Govt blames Covid-19 for small increase in new state homes

Builder at construction site (file picture).

The Government is blaming Covid-19 restrictions for the tiny increase in the number of new state homes last year.

Just over 200 new homes were added to the national stock by Kāinga Ora, the Government agency that provides housing for those in need. Some say that number is hopeless.

Annette Peed has overcome alcohol addiction, but is now one of many Kiwis fighting the battle of finding a place to call home.

She's spent five years on the social housing wait list and at the age of 67, she's all but had enough.

"I find it really hard and it does affect my health because I just want to be in one place," she told 1News.

"You just feel like 'oh what's the point?' You know, I've done all this work on myself, what the hell, what for?"

Napier Housing Coalition's Dawn Bedingfield said the situation was "devastating".

"There's nothing I can sort of do to help anyone," she said.

Kāinga Ora is trying to fix the problem building new homes, but it's also removing them because they're unsuitable or not fit for purpose.

In the first half of 2021 there were 718 new builds and 499 removed - a net gain of 219 extra state houses.

But in the second half of the year there were 406 new builds and 411 removed, leaving a deficit of five homes.

So, while Kāinga Ora may have added an extra 214 new homes in total last year, it pales in comparison to the almost 4000 people who joined the wait list in 2021. In total there are nearly 25,000 applicants needing a home.

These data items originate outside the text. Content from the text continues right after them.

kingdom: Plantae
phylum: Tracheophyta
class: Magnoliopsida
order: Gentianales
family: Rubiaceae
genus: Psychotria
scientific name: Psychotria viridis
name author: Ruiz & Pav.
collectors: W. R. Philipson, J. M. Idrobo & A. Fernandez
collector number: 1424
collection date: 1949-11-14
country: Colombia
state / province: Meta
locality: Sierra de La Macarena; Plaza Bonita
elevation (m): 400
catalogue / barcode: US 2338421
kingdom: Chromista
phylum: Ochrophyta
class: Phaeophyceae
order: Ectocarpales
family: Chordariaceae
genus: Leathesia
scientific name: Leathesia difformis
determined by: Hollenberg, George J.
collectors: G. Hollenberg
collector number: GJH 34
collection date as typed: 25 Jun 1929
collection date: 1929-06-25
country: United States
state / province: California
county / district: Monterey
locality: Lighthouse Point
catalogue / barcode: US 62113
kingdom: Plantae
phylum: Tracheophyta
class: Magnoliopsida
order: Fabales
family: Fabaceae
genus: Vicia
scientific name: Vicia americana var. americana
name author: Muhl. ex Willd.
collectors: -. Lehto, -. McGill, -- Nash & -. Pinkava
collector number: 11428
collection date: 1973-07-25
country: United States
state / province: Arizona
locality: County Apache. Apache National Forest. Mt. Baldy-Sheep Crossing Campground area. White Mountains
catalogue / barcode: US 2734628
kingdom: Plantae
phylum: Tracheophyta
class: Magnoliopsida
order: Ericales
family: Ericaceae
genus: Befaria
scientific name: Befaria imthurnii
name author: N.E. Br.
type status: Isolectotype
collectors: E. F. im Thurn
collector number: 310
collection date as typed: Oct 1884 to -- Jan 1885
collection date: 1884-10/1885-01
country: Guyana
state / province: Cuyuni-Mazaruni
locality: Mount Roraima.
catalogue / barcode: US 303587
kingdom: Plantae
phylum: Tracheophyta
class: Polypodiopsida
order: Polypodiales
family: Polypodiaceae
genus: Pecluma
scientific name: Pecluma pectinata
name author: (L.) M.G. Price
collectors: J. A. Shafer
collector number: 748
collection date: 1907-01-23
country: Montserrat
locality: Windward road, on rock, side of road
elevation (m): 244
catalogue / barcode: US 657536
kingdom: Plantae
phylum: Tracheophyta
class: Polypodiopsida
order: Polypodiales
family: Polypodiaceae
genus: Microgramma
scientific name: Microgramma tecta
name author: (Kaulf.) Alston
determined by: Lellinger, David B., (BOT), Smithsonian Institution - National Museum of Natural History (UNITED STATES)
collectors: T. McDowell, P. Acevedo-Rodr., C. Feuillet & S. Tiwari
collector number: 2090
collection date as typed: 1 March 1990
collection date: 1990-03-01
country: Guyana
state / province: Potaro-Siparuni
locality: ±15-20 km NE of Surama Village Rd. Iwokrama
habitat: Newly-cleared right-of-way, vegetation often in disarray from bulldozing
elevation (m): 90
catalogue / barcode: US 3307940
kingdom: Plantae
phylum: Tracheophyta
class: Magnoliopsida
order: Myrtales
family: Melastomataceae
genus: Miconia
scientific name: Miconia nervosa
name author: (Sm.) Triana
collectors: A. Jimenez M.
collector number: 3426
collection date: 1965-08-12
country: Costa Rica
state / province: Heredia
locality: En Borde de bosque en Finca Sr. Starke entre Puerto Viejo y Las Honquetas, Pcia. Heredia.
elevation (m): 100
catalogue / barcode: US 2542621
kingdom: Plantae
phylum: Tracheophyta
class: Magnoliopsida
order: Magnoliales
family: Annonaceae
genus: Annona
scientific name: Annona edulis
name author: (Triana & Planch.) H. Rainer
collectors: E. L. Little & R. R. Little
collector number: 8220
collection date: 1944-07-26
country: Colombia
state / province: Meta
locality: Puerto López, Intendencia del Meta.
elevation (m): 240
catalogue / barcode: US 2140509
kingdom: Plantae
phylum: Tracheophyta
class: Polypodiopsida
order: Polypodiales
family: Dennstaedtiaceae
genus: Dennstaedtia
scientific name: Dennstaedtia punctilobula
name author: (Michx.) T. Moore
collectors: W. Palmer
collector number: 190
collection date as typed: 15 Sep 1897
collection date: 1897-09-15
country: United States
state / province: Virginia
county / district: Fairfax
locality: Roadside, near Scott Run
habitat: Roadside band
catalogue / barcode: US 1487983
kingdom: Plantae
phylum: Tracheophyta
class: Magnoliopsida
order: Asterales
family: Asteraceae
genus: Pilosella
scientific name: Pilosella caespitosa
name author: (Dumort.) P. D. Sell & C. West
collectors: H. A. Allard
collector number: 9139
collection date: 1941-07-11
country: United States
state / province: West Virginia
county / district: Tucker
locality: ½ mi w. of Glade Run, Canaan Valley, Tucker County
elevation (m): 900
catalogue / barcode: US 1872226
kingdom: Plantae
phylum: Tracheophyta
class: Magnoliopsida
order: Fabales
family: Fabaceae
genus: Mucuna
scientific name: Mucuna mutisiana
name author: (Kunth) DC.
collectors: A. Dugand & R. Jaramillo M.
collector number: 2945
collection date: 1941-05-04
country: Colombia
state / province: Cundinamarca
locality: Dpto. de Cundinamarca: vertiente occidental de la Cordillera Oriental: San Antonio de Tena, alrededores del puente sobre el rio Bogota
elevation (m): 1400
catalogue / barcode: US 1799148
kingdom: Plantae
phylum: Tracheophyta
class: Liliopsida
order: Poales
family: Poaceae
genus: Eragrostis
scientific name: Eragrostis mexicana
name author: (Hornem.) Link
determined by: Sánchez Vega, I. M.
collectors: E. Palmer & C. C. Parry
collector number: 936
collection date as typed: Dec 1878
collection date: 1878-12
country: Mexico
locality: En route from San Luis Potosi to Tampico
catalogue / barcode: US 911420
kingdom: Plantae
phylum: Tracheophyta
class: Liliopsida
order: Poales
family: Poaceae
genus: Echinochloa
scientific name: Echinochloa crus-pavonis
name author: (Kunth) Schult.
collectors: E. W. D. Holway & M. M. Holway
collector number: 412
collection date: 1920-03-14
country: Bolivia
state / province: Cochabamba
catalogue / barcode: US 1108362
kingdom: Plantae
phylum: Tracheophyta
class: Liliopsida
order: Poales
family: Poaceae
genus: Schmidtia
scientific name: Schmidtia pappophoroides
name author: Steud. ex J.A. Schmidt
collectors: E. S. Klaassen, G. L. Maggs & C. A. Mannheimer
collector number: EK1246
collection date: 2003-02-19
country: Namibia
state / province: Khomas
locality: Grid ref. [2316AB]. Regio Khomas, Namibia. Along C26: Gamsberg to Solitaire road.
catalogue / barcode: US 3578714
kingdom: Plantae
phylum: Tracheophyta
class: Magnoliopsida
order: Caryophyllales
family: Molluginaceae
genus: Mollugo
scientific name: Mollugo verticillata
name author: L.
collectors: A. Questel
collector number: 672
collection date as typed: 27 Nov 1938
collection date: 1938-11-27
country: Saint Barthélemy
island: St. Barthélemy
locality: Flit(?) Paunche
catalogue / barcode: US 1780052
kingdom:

"For everyone that gets a house there's another person just as desperate," Bedingfield said.

"This is unacceptable," National's housing spokesperson Nicola Willis told 1News.

"The state housing provider is meant to be delivering more homes and yet in the past six months it removed more than it actually built."

However, the Government said National was being disingenuous as lockdowns and supply chain issues were at play.

"One of the main priorities of this Government has been when we came into office and were facing a housing crisis, when the last National government had continuously sold off our state housing, was to rebuild our public housing stock and we've done that at an incredible rate," Prime Minister Jacinda Ardern said.

Community providers are adding to the new social housing stock, including a 19-property complex in Lower Hutt opening in June.

But even they agree the Government needs to do more.

"They can't do it by themselves, you know, they have to engage with other community providers hand some of that money over," Ali Hamlin-Paenga, of Kahungunu Whānau Services, said.

Willis said National would back those providers and give them Crown capital funding.